• **Work instruction**
Look for "View bill history" in the entries below. Write out that line and all later lines exactly, ending with the final one.

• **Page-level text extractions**
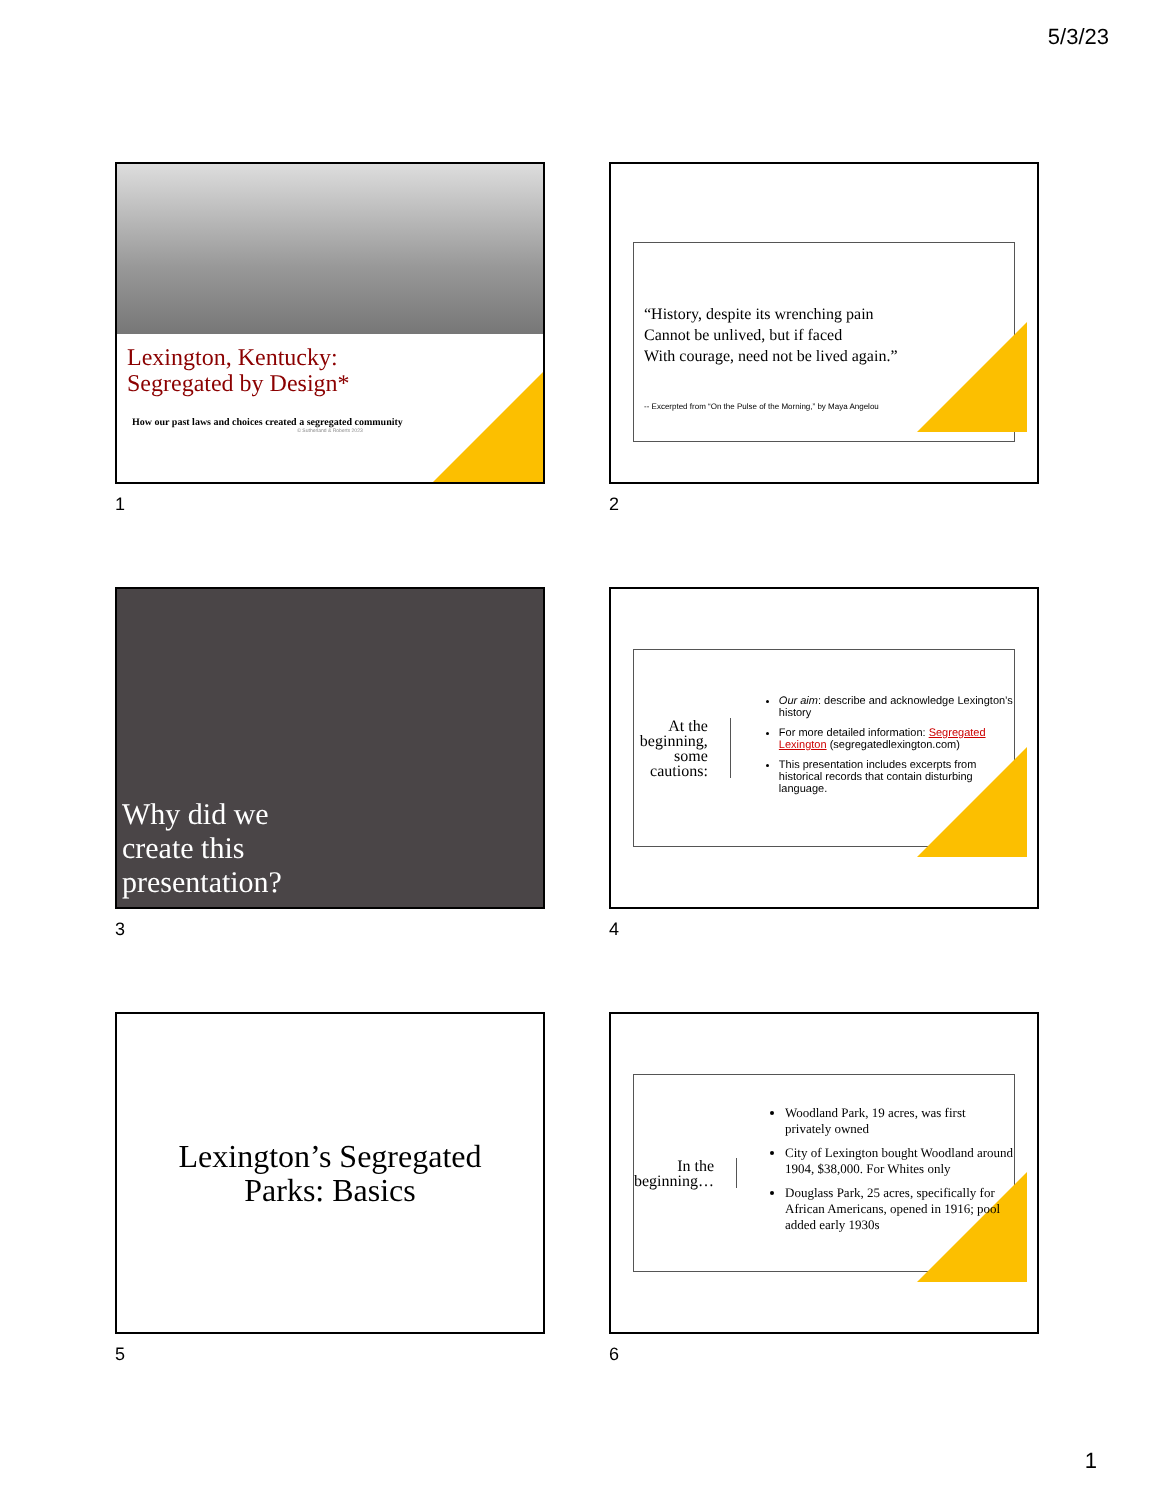5/3/23
Lexington, Kentucky:
Segregated by Design*
How our past laws and choices created a segregated community
© Sutherland & Roberts 2023
1
“History, despite its wrenching pain
Cannot be unlived, but if faced
With courage, need not be lived again.”
-- Excerpted from “On the Pulse of the Morning,” by Maya Angelou
2
Why did we
create this
presentation?
3
At the beginning, some cautions:
Our aim: describe and acknowledge Lexington’s history
For more detailed information: Segregated Lexington (segregatedlexington.com)
This presentation includes excerpts from historical records that contain disturbing language.
4
Lexington’s Segregated
Parks: Basics
5
In the beginning…
Woodland Park, 19 acres, was first privately owned
City of Lexington bought Woodland around 1904, $38,000. For Whites only
Douglass Park, 25 acres, specifically for African Americans, opened in 1916; pool added early 1930s
6
1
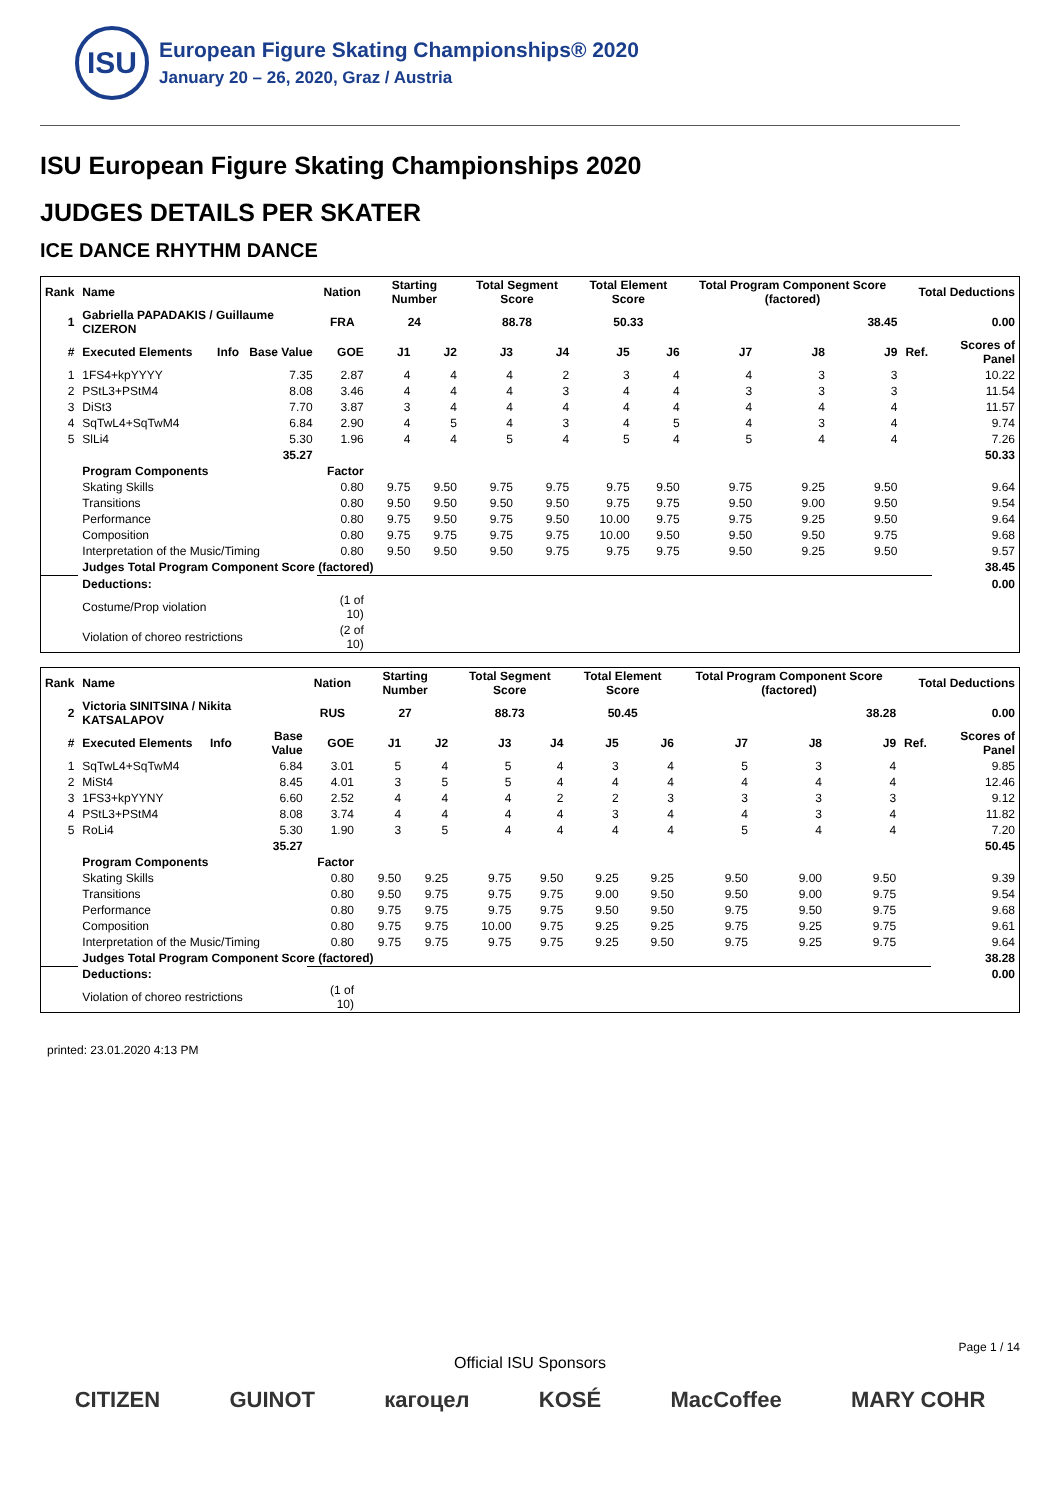ISU
European Figure Skating Championships® 2020
January 20 – 26, 2020, Graz / Austria
ISU European Figure Skating Championships 2020
JUDGES DETAILS PER SKATER
ICE DANCE RHYTHM DANCE
| Rank | Name | | | Nation | Starting Number | | Total Segment Score | | Total Element Score | | Total Program Component Score (factored) | | | Total Deductions | |
| --- | --- | --- | --- | --- | --- | --- | --- | --- | --- | --- | --- | --- | --- | --- | --- |
| 1 | Gabriella PAPADAKIS / Guillaume CIZERON | | | FRA | 24 | | 88.78 | | 50.33 | | 38.45 | | | 0.00 | |
| # | Executed Elements | Info | Base Value | GOE | J1 | J2 | J3 | J4 | J5 | J6 | J7 | J8 | J9 | Ref. | Scores of Panel |
| 1 | 1FS4+kpYYYY | | 7.35 | 2.87 | 4 | 4 | 4 | 2 | 3 | 4 | 4 | 3 | 3 | | 10.22 |
| 2 | PStL3+PStM4 | | 8.08 | 3.46 | 4 | 4 | 4 | 3 | 4 | 4 | 3 | 3 | 3 | | 11.54 |
| 3 | DiSt3 | | 7.70 | 3.87 | 3 | 4 | 4 | 4 | 4 | 4 | 4 | 4 | 4 | | 11.57 |
| 4 | SqTwL4+SqTwM4 | | 6.84 | 2.90 | 4 | 5 | 4 | 3 | 4 | 5 | 4 | 3 | 4 | | 9.74 |
| 5 | SlLi4 | | 5.30 | 1.96 | 4 | 4 | 5 | 4 | 5 | 4 | 5 | 4 | 4 | | 7.26 |
| | | | 35.27 | | | | | | | | | | | | 50.33 |
| | Program Components | | | Factor | | | | | | | | | | | |
| | Skating Skills | | | 0.80 | 9.75 | 9.50 | 9.75 | 9.75 | 9.75 | 9.50 | 9.75 | 9.25 | 9.50 | | 9.64 |
| | Transitions | | | 0.80 | 9.50 | 9.50 | 9.50 | 9.50 | 9.75 | 9.75 | 9.50 | 9.00 | 9.50 | | 9.54 |
| | Performance | | | 0.80 | 9.75 | 9.50 | 9.75 | 9.50 | 10.00 | 9.75 | 9.75 | 9.25 | 9.50 | | 9.64 |
| | Composition | | | 0.80 | 9.75 | 9.75 | 9.75 | 9.75 | 10.00 | 9.50 | 9.50 | 9.50 | 9.75 | | 9.68 |
| | Interpretation of the Music/Timing | | | 0.80 | 9.50 | 9.50 | 9.50 | 9.75 | 9.75 | 9.75 | 9.50 | 9.25 | 9.50 | | 9.57 |
| | Judges Total Program Component Score (factored) | | | | | | | | | | | | | | 38.45 |
| | Deductions: | | | | | | | | | | | | | | 0.00 |
| | Costume/Prop violation | | | (1 of 10) | | | | | | | | | | | |
| | Violation of choreo restrictions | | | (2 of 10) | | | | | | | | | | | |
| Rank | Name | | | Nation | Starting Number | | Total Segment Score | | Total Element Score | | Total Program Component Score (factored) | | | Total Deductions | |
| --- | --- | --- | --- | --- | --- | --- | --- | --- | --- | --- | --- | --- | --- | --- | --- |
| 2 | Victoria SINITSINA / Nikita KATSALAPOV | | | RUS | 27 | | 88.73 | | 50.45 | | 38.28 | | | 0.00 | |
| # | Executed Elements | Info | Base Value | GOE | J1 | J2 | J3 | J4 | J5 | J6 | J7 | J8 | J9 | Ref. | Scores of Panel |
| 1 | SqTwL4+SqTwM4 | | 6.84 | 3.01 | 5 | 4 | 5 | 4 | 3 | 4 | 5 | 3 | 4 | | 9.85 |
| 2 | MiSt4 | | 8.45 | 4.01 | 3 | 5 | 5 | 4 | 4 | 4 | 4 | 4 | 4 | | 12.46 |
| 3 | 1FS3+kpYYNY | | 6.60 | 2.52 | 4 | 4 | 4 | 2 | 2 | 3 | 3 | 3 | 3 | | 9.12 |
| 4 | PStL3+PStM4 | | 8.08 | 3.74 | 4 | 4 | 4 | 4 | 3 | 4 | 4 | 3 | 4 | | 11.82 |
| 5 | RoLi4 | | 5.30 | 1.90 | 3 | 5 | 4 | 4 | 4 | 4 | 5 | 4 | 4 | | 7.20 |
| | | | 35.27 | | | | | | | | | | | | 50.45 |
| | Program Components | | | Factor | | | | | | | | | | | |
| | Skating Skills | | | 0.80 | 9.50 | 9.25 | 9.75 | 9.50 | 9.25 | 9.25 | 9.50 | 9.00 | 9.50 | | 9.39 |
| | Transitions | | | 0.80 | 9.50 | 9.75 | 9.75 | 9.75 | 9.00 | 9.50 | 9.50 | 9.00 | 9.75 | | 9.54 |
| | Performance | | | 0.80 | 9.75 | 9.75 | 9.75 | 9.75 | 9.50 | 9.50 | 9.75 | 9.50 | 9.75 | | 9.68 |
| | Composition | | | 0.80 | 9.75 | 9.75 | 10.00 | 9.75 | 9.25 | 9.25 | 9.75 | 9.25 | 9.75 | | 9.61 |
| | Interpretation of the Music/Timing | | | 0.80 | 9.75 | 9.75 | 9.75 | 9.75 | 9.25 | 9.50 | 9.75 | 9.25 | 9.75 | | 9.64 |
| | Judges Total Program Component Score (factored) | | | | | | | | | | | | | | 38.28 |
| | Deductions: | | | | | | | | | | | | | | 0.00 |
| | Violation of choreo restrictions | | | (1 of 10) | | | | | | | | | | | |
printed: 23.01.2020 4:13 PM
Page 1 / 14
Official ISU Sponsors
CITIZEN GUINOT кагоцел KOSÉ MacCoffee MARY COHR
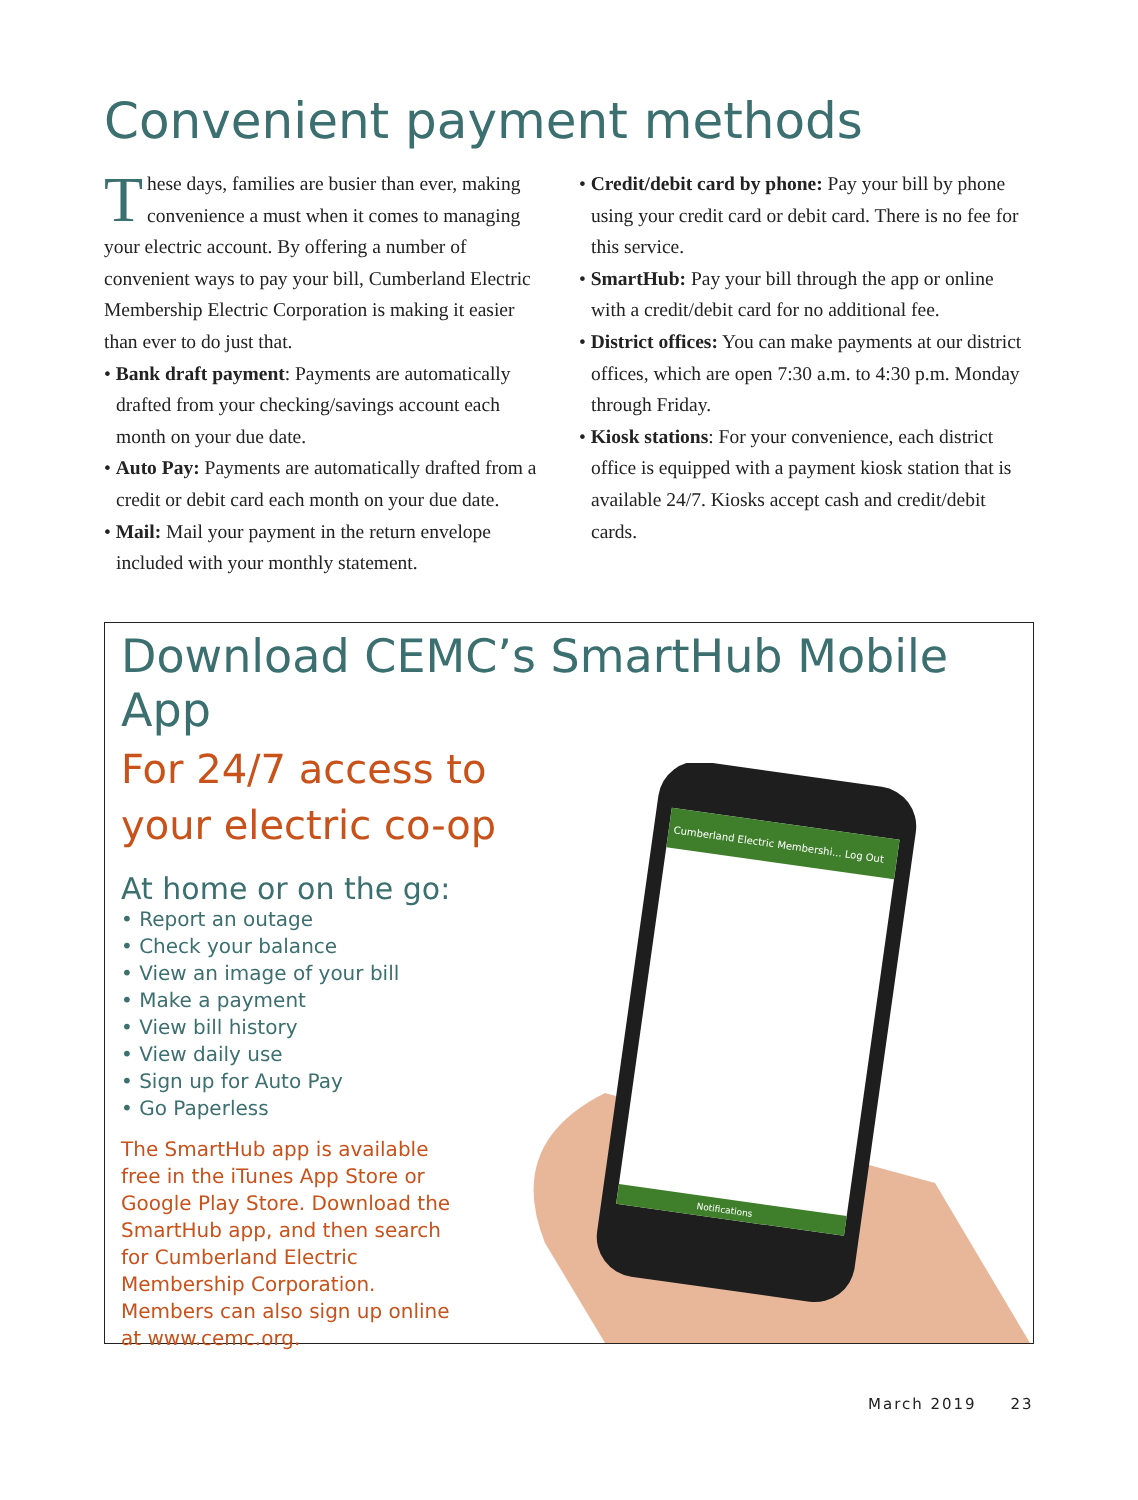Convenient payment methods
These days, families are busier than ever, making convenience a must when it comes to managing your electric account. By offering a number of convenient ways to pay your bill, Cumberland Electric Membership Electric Corporation is making it easier than ever to do just that.
• Bank draft payment: Payments are automatically drafted from your checking/savings account each month on your due date.
• Auto Pay: Payments are automatically drafted from a credit or debit card each month on your due date.
• Mail: Mail your payment in the return envelope included with your monthly statement.
• Credit/debit card by phone: Pay your bill by phone using your credit card or debit card. There is no fee for this service.
• SmartHub: Pay your bill through the app or online with a credit/debit card for no additional fee.
• District offices: You can make payments at our district offices, which are open 7:30 a.m. to 4:30 p.m. Monday through Friday.
• Kiosk stations: For your convenience, each district office is equipped with a payment kiosk station that is available 24/7. Kiosks accept cash and credit/debit cards.
Download CEMC’s SmartHub Mobile App
For 24/7 access to your electric co-op
At home or on the go:
• Report an outage
• Check your balance
• View an image of your bill
• Make a payment
• View bill history
• View daily use
• Sign up for Auto Pay
• Go Paperless
The SmartHub app is available free in the iTunes App Store or Google Play Store. Download the SmartHub app, and then search for Cumberland Electric Membership Corporation. Members can also sign up online at www.cemc.org.
Cumberland Electric Membershi... Log Out
Notifications
March 2019 23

• **Exercise result**
• View bill history
• View daily use
• Sign up for Auto Pay
• Go Paperless
The SmartHub app is available free in the iTunes App Store or Google Play Store. Download the SmartHub app, and then search for Cumberland Electric Membership Corporation. Members can also sign up online at www.cemc.org.
Cumberland Electric Membershi... Log Out
Notifications
March 2019 23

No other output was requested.